Before proceeding to interpret the meaning of the findings on MACE, a number of observations should be highlighted. First, the authors are correct to stress that the study design does not reflect current guideline practice for the physiological assessment of coronary stenoses. The 3‐Vessel FFR‐FRIENDS study, from which this data set is drawn, mandated FFR measurement in all major epicardial coronary arteries regardless of angiographic severity. Second, the overall MACE rate in this cohort is low. To put it into context, the 1‐year MACE rate for deferred FFR lesions in angiographically intermediate stenoses was 4.1% for the combined DEFINE‐FLAIR5 and iFR‐SWEDEHEART6 studies and 8.0% from DEFER.4 Indeed, in the present study, MACE attributable to hard clinical end points (cardiac death and vessel‐related myocardial infarction) occurred in just 1.1% of the low‐FFR group and 0.7% of the high‐FFR group.

With these considerations in mind, how do we explain the higher MACE in low‐FFR angiographically insignificant lesions? Two potential explanations exist. The first explanation is that in quantifying the transstenotic pressure ratio during pharmacological hyperemia, FFR is somehow also capable of identifying vulnerable plaque. Were this to be true, this synergistic feature of FFR would go far beyond the hopes of even the most optimistic proponents of the coronary physiological technique. The second explanation is that the MACE findings are attributable not to the identification of vulnerable plaque but rather to the inclusion of a vulnerable end point.

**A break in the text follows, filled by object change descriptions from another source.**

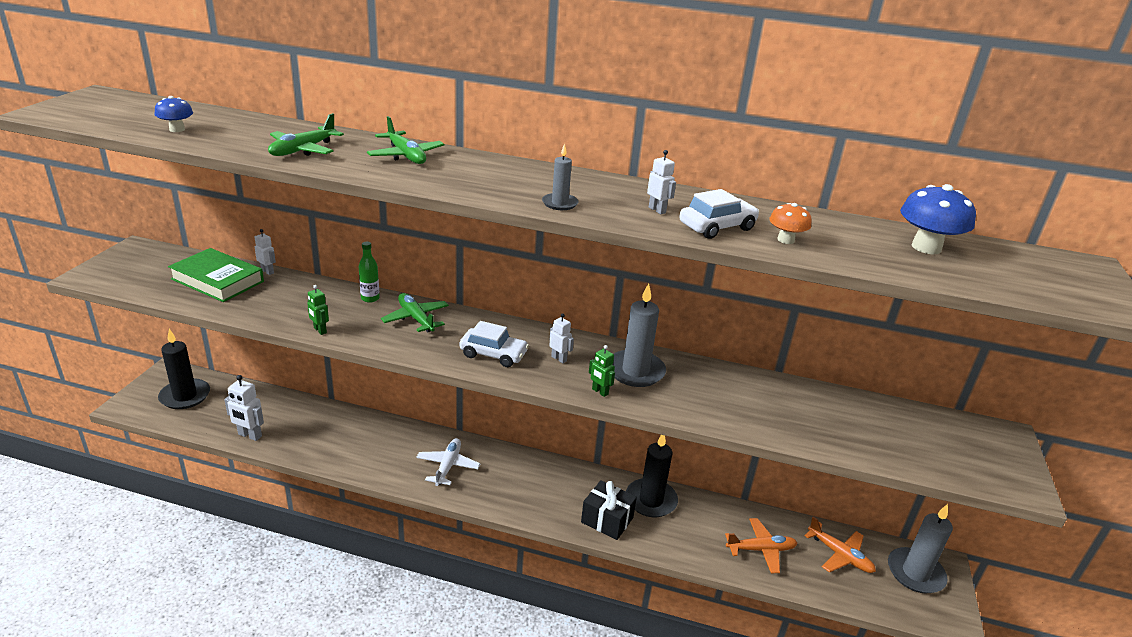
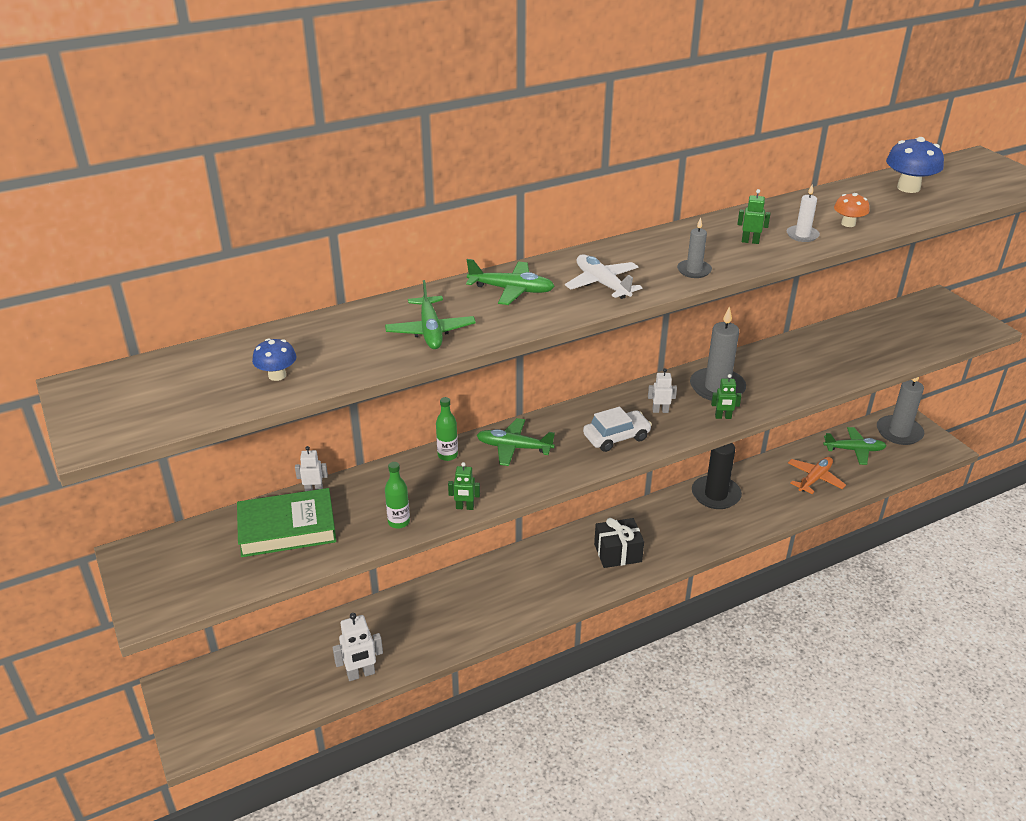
camera: 40 degrees left, 5 degrees up
black candle [158,329,210,409] -> none
white plane [416,438,480,486] -> white plane moved to [565,254,642,299]
black gift [581,480,637,540] -> black gift moved to [594,518,644,568]
white robot [647,150,676,214] -> green robot [737,189,770,244]
white car [679,189,759,239] -> white candle [786,185,820,242]
orange plane [804,517,876,573] -> green plane [823,427,887,465]
none -> green bottle [385,462,410,529]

The overall MACE rate in this study was driven primarily by so‐called ischemia‐driven revascularization. Because the definition of ischemia‐driven revascularization included “a positive invasive physiologic test” result, this major contributing factor to the overall MACE rate was a de facto foregone conclusion. Compounded by the lack of blinding to the knowledge of previously low FFR value, bias may have occurred, leading to ischemia‐driven revascularization events.

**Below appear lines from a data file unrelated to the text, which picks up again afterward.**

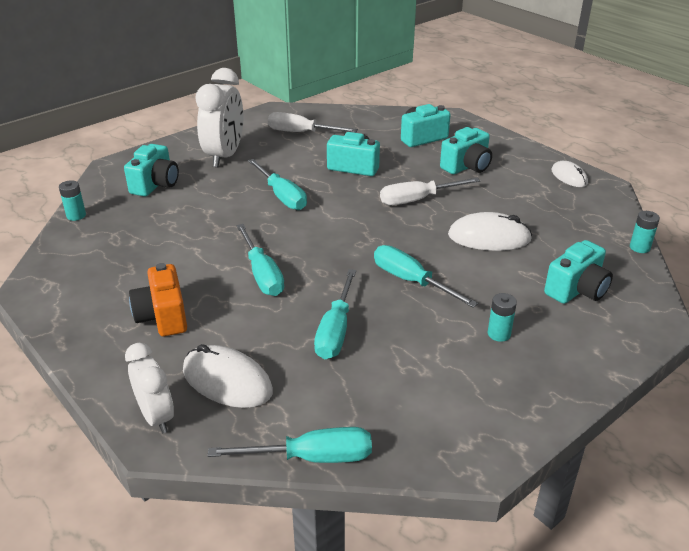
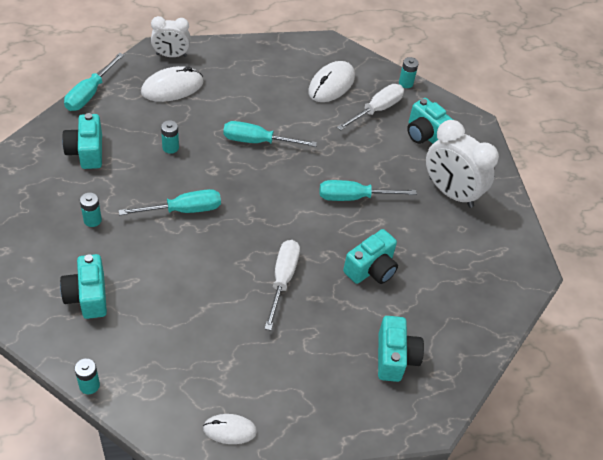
camera: 115 degrees right, 15 degrees up
orange camera [129,263,187,336] -> none
white screwdriver [268,112,358,132] -> white screwdriver moved to [337,84,404,130]
turquoise screwdriver [314,269,356,359] -> turquoise battery [161,120,179,154]
turquoise camera [440,127,492,174] -> turquoise camera moved to [62,113,102,169]
white mouse [448,212,532,251] -> white mouse moved to [308,61,355,102]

FFR in Angiographically Insignificant Stenoses: Just Because We Can Does Not Mean We Should

As the authors of the study suggest, does the angiographic threshold for FFR measurements need to be lowered? Certainly, the possibility that FFR may identify vulnerable plaque in otherwise unobstructed coronary vessels should be investigated; however, perhaps this is best explored with noninvasive FFR modalities. Wiring vessels that you might otherwise potentially have left alone is not a benign process. In the Fractional Flow Reserve‐Guided Multivessel Angioplasty in Myocardial Infarction (COMPARE ACUTE) trial, complications (including vessel dissection resulting in death) attributed to FFR measurement in non–infarct‐related arteries occurred in 0.2% of the study population.19 Furthermore, FFR computed tomography may provide additive information beyond what the invasive coronary angiogram can offer, given the ability of FFR computed tomography to characterize the plaque itself and not just the lumen. Nevertheless, it is likely any such study would still require an invasive FFR measurement for comparison, given that the accuracy of FFR computed tomography compared with invasive FFR values has recently been called into question.20

Otherwise, we do not support the notion that the angiographic threshold for FFR measurements should be lowered. As already suggested, the findings of the post hoc analysis by Lee et al are difficult to rationalize physiologically. Furthermore, they may reflect nothing more than clinician bias and a vulnerable trial end point. Although it may not be en vogue to say so, it appears that in a small number of situations in the catheter laboratory, we must question FFR and remember the importance of flow, which underpins it.

Sources of Funding

Dr Cook (MR/M018369/1) is a Medical Research Council fellow.

Disclosures

Dr Davies holds patents pertaining to the instantaneous wave‐free ratio technology, which is under license to Philips Volcano. Dr Davies is a consultant for and has received significant research funding from Philips Volcano. Dr Cook has conducted teaching sessions supported by Philips Volcano.